Troisièmement, il existe des forces à l’œuvre pour « retenir » Odinga et l’empêcher de déclencher des émeutes. Car « Raila » n’est pas seul maître de l’opposition. Officiellement, il n’est d’ailleurs que le « porte-drapeau » de la coalition Super Alliance Nationale (NASA) rassemblant une dizaine de partis et dirigée par un « pentagone » hétéroclite de cinq leaders, tels Musalia Mudavadi (son directeur de campagne) ou Kalonzo Musyoka (son colistier). Ces derniers, de 10 à 20 ans moins âgés qu’Odinga et issus de tribus différentes, se rêvent un destin politique bien au-delà de 2017 et n’ont pas intérêt à voir le Kenya sombrer dans le chaos. « Au sein de l’opposition, on peut déjà discerner en arrière-plan déjà de grosses dissensions sur la marche à suivre », confiait jeudi une observatrice avisée de la politique kényane.

Autre garde-fou : les élus de terrain. Le scrutin de mardi était en effet une élection générale : les Kényans élisaient leur président, mais aussi leurs parlementaires, gouverneurs de comtés et représentant aux assemblées locales. Autant d’heureux élus, venant tout juste de remporter à la force du poignet des postes prestigieux après des mois de bataille acharnée (et des millions d’euros dépensés). Au sein de l’opposition, eux non plus n’ont pas intérêt à renverser la table.

Odinga, « le mystérieux »

Enfin, il y a la psychologie compliquée de Raila Odinga. A 72 ans, « Agwambo », « le mystérieux », comme on le surnomme, mène sa quatrième et dernière présidentielle. Et la défaite à venir semble l’atteindre jusque dans sa chaire. La mine sombre et les yeux rougis, le vieux leader n’a pas pris la parole lors du point presse de jeudi – lui qui pourtant ne refuse d’ordinaire jamais un micro tendu.

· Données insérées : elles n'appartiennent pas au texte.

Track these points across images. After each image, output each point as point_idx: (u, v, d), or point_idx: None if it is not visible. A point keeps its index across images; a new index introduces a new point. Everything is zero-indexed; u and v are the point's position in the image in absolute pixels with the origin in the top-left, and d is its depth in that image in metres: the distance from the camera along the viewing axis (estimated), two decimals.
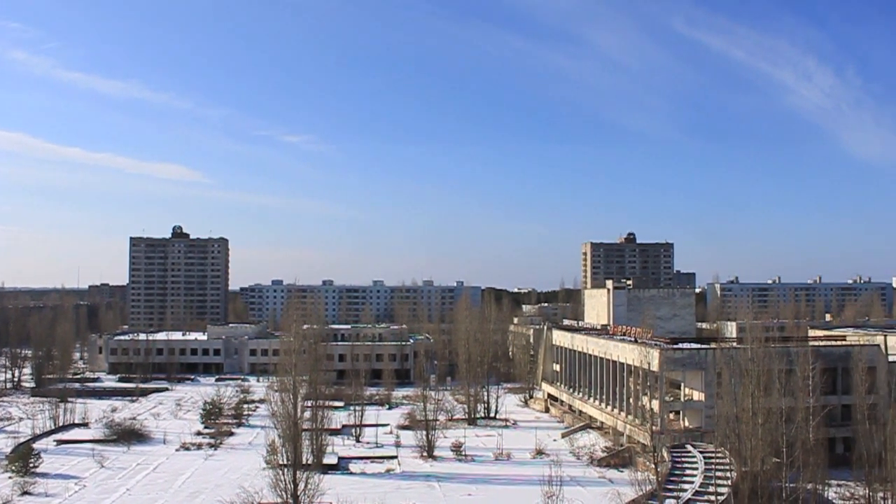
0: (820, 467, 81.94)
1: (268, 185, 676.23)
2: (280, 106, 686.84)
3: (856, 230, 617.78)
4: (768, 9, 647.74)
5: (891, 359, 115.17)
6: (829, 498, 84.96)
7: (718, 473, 77.47)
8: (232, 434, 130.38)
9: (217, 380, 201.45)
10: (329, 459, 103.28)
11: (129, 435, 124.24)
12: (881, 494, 79.73)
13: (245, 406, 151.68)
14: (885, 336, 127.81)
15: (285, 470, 78.46)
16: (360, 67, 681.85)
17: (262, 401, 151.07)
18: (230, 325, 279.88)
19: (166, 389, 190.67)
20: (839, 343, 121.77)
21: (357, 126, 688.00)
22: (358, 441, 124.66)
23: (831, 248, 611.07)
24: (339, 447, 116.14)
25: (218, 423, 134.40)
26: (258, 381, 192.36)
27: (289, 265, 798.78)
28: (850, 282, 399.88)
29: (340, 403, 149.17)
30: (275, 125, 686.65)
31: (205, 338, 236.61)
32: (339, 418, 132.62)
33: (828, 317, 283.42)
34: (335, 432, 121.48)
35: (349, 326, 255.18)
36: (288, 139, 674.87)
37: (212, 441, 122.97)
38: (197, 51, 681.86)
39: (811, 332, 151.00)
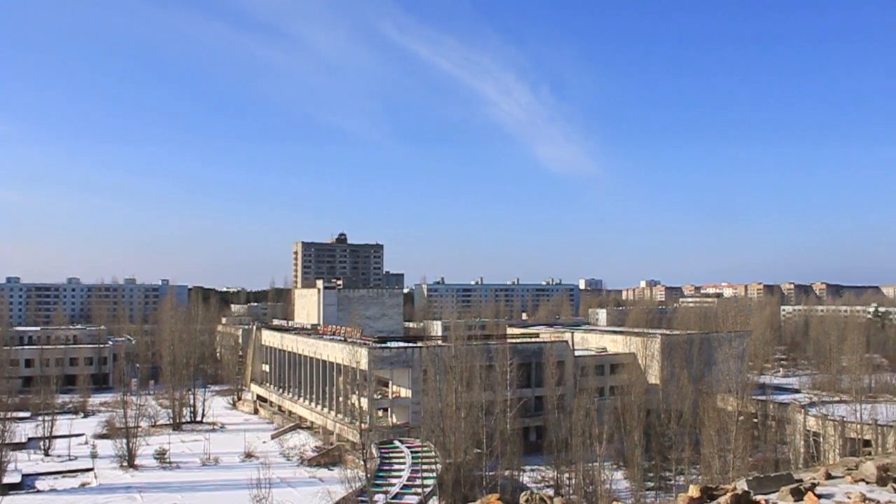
0: (516, 455, 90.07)
1: None
2: None
3: (548, 236, 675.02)
4: (473, 24, 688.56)
5: (576, 353, 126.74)
6: (524, 482, 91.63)
7: (425, 466, 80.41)
8: None
9: None
10: (11, 478, 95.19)
11: None
12: (567, 475, 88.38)
13: None
14: (573, 333, 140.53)
15: None
16: (50, 47, 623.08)
17: None
18: None
19: None
20: (534, 340, 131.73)
21: (47, 109, 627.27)
22: (47, 455, 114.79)
23: (528, 251, 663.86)
24: (24, 463, 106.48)
25: None
26: None
27: None
28: (544, 283, 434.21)
29: (27, 414, 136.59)
30: None
31: None
32: (25, 430, 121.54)
33: (524, 316, 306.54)
34: (20, 446, 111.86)
35: (38, 328, 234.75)
36: None
37: None
38: None
39: (509, 331, 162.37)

Mais Odinga est-il vraiment un jusqu’au-boutiste ? Souhaite-t-il sortir de l’histoire avec du sang sur les mains ? Beaucoup en doutent. « Autant il désire le pouvoir depuis des décennies. Autant il est aussi préoccupé par son pays et son héritage », veut croire Nic Cheeseman, expert de la politique kényane. Pour l’instant, Odinga appelle ses partisans au calme. « Tout cela, au final, pourrait n’être qu’un un baroud d’honneur », croit un diplomate en poste à Nairobi, bon connaisseur du personnage. Un dernier tour de piste pour cet acteur hors-norme, qui pourrait faire au passage faire de nombreuses victimes.